In 2010, President Obama challenged NASA to send humans to an asteroid by 2025 and then on to Mars in the 2030s. To meet that challenge, NASA is building the Space Launch System (SLS) to launch humans in the agency's Orion capsule farther into the solar system than ever before.

But before the first launch of the largest rocket ever built happens in 2017, American companies are working to design, test and manufacture it.

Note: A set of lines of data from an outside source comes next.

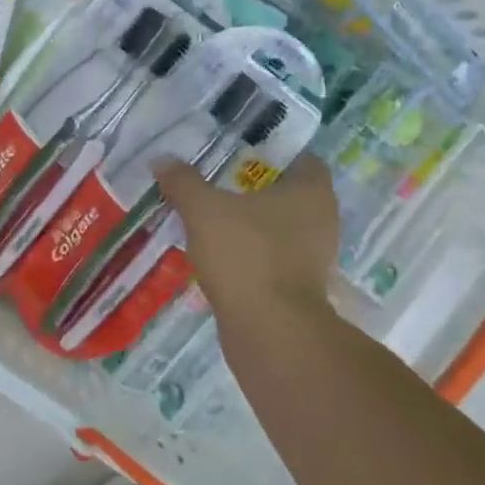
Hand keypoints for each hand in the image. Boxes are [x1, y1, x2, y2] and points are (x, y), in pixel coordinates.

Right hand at [155, 155, 341, 330]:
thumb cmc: (246, 255)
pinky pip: (274, 259)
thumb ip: (183, 182)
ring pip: (282, 229)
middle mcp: (322, 220)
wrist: (269, 331)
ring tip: (214, 219)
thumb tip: (162, 159)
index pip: (302, 159)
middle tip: (219, 183)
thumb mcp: (203, 210)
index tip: (241, 152)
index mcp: (311, 192)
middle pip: (291, 195)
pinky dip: (252, 255)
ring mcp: (314, 258)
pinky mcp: (300, 288)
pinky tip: (222, 255)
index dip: (275, 152)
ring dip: (254, 225)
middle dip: (258, 190)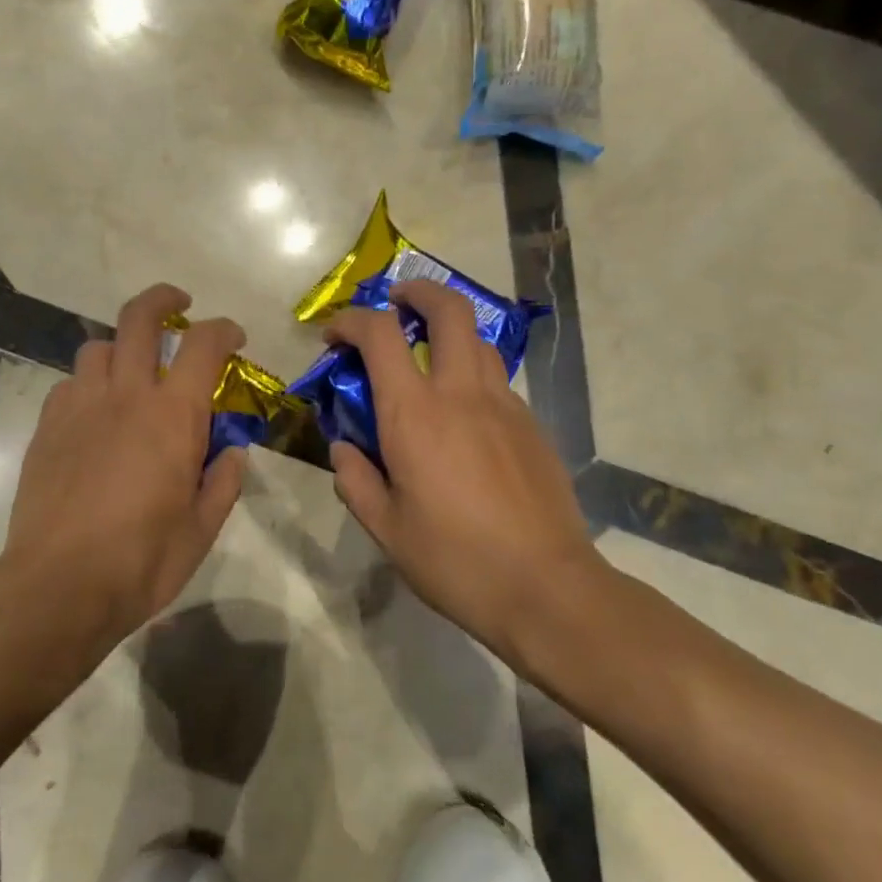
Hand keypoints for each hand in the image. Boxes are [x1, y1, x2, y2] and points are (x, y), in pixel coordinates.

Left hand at [0, 283, 247, 643]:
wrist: (58, 585)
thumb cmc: (141, 561)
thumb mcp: (201, 530)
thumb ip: (222, 482)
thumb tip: (232, 452)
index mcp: (172, 416)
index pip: (203, 345)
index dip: (224, 330)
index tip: (234, 338)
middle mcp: (125, 396)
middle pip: (139, 318)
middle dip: (162, 299)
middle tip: (178, 304)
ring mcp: (79, 407)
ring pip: (98, 348)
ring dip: (121, 348)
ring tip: (132, 373)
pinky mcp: (47, 427)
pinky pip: (70, 385)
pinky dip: (89, 386)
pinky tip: (95, 415)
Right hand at [324, 279, 607, 665]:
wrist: (547, 589)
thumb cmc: (455, 561)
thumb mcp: (386, 529)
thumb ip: (355, 480)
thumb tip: (344, 448)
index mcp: (414, 414)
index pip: (380, 335)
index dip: (350, 321)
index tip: (334, 336)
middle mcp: (461, 394)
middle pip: (448, 310)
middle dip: (417, 292)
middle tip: (396, 302)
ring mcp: (505, 406)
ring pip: (478, 341)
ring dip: (448, 333)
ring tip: (427, 358)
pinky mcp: (532, 426)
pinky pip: (496, 381)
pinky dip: (471, 376)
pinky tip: (462, 418)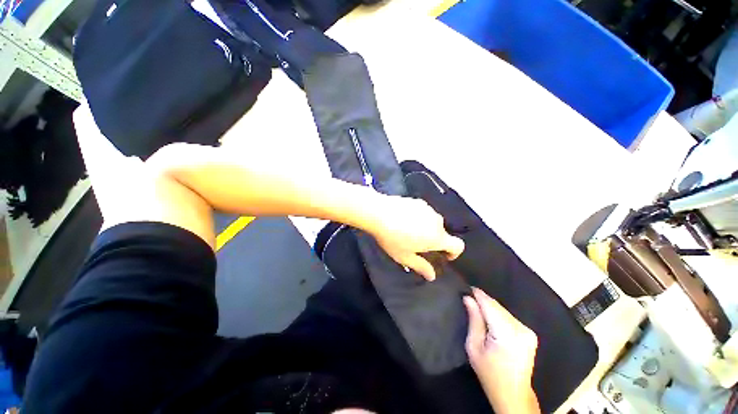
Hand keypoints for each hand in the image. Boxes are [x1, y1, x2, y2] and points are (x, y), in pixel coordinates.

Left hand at [366, 196, 463, 279]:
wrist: (378, 213)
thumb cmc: (392, 238)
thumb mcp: (405, 257)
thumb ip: (421, 266)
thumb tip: (432, 276)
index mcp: (437, 237)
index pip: (457, 245)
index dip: (454, 253)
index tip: (443, 256)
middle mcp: (436, 221)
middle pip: (442, 234)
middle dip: (434, 241)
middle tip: (417, 244)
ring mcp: (427, 209)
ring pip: (432, 222)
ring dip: (426, 228)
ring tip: (408, 231)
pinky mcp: (418, 201)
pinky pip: (424, 212)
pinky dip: (419, 218)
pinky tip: (404, 220)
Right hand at [464, 288, 540, 413]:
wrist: (513, 394)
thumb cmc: (489, 373)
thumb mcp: (474, 347)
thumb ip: (473, 320)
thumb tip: (468, 298)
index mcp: (507, 334)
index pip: (490, 305)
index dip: (478, 294)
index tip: (466, 287)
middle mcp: (521, 329)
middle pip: (497, 306)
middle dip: (483, 301)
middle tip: (469, 299)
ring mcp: (528, 331)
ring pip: (503, 310)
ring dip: (490, 307)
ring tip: (477, 309)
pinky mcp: (530, 333)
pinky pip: (509, 316)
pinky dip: (498, 314)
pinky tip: (490, 319)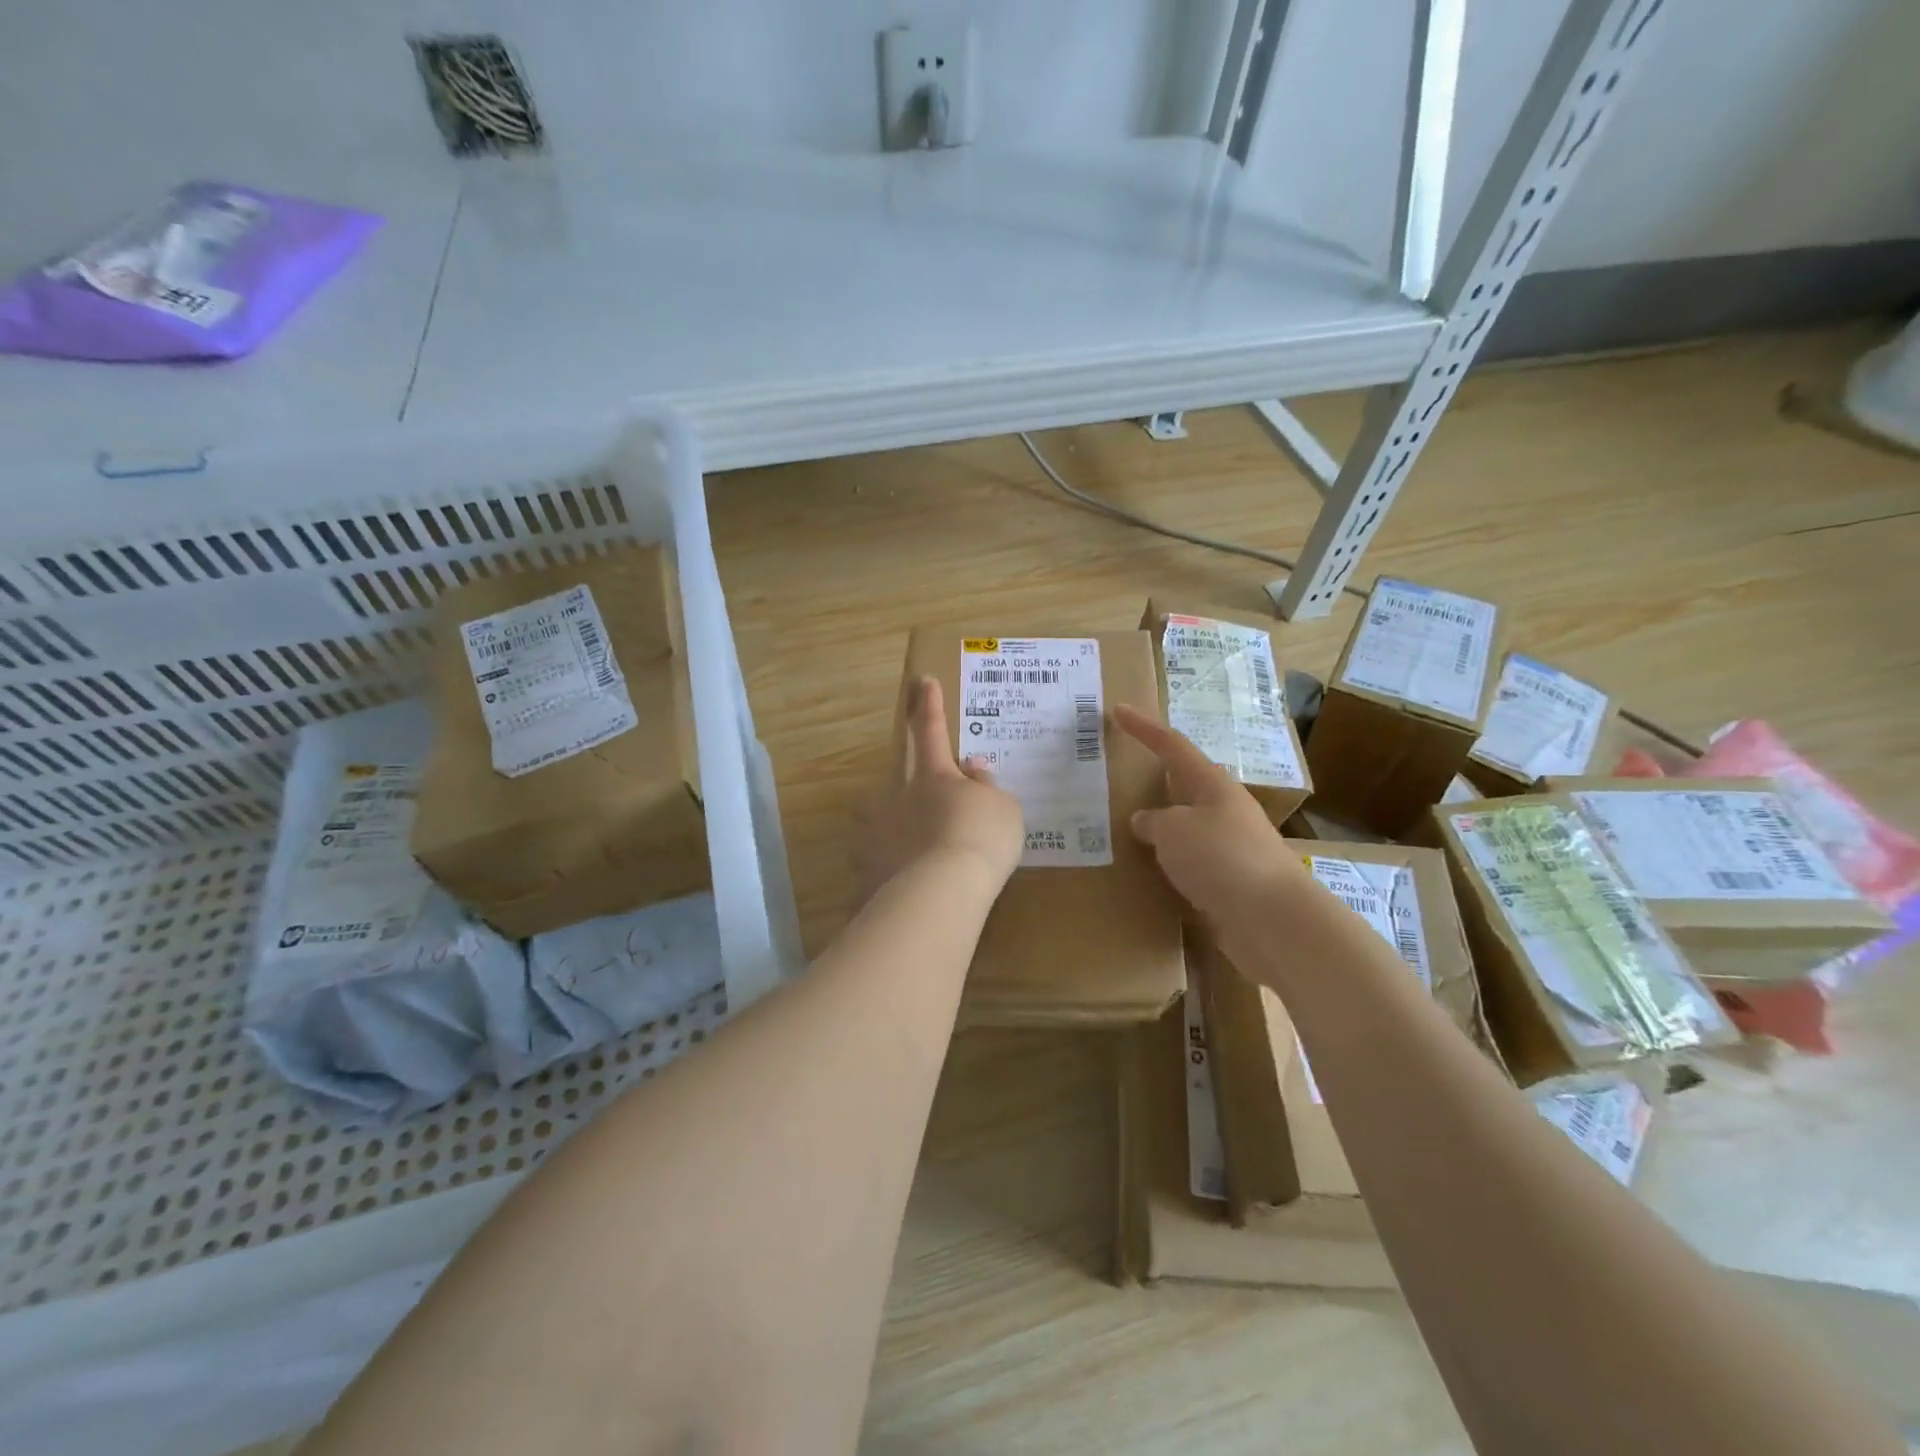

ATK of Brigham City, Utah, is building five-segment solid rocket boosters that will help propel the 70-metric-ton version of the rocket off the planet. The Boeing Company of Huntsville, Ala., is building the SLS core stage that will house cryogenic fuel at the Michoud Assembly Facility in New Orleans, where more than a hundred external tanks were built for the shuttle program. That fuel will be routed to RS-25 engines built by Pratt and Whitney Rocketdyne (PWR) of Canoga Park, Calif., which also served as the space shuttle's main engines during 135 missions.

PWR also is building the J-2X engine that will provide power to the SLS upper stage engine of an advanced version of the SLS rocket with a 130-metric-ton lift capability. And Aerojet of Sacramento, Calif., Dynetics Inc., of Huntsville, Ala., Northrop Grumman Corporation Aerospace Systems of Redondo Beach, Calif., and ATK are all working on advanced booster concepts and hardware that could be used on the advanced version of the rocket.

As we make progress on SLS, NASA's Marshall Space Flight Center in Huntsville, Ala., is working closely with the Orion Program at NASA’s Johnson Space Center in Houston and the Ground Systems Development and Operations Program at NASA's Kennedy Space Center in Florida.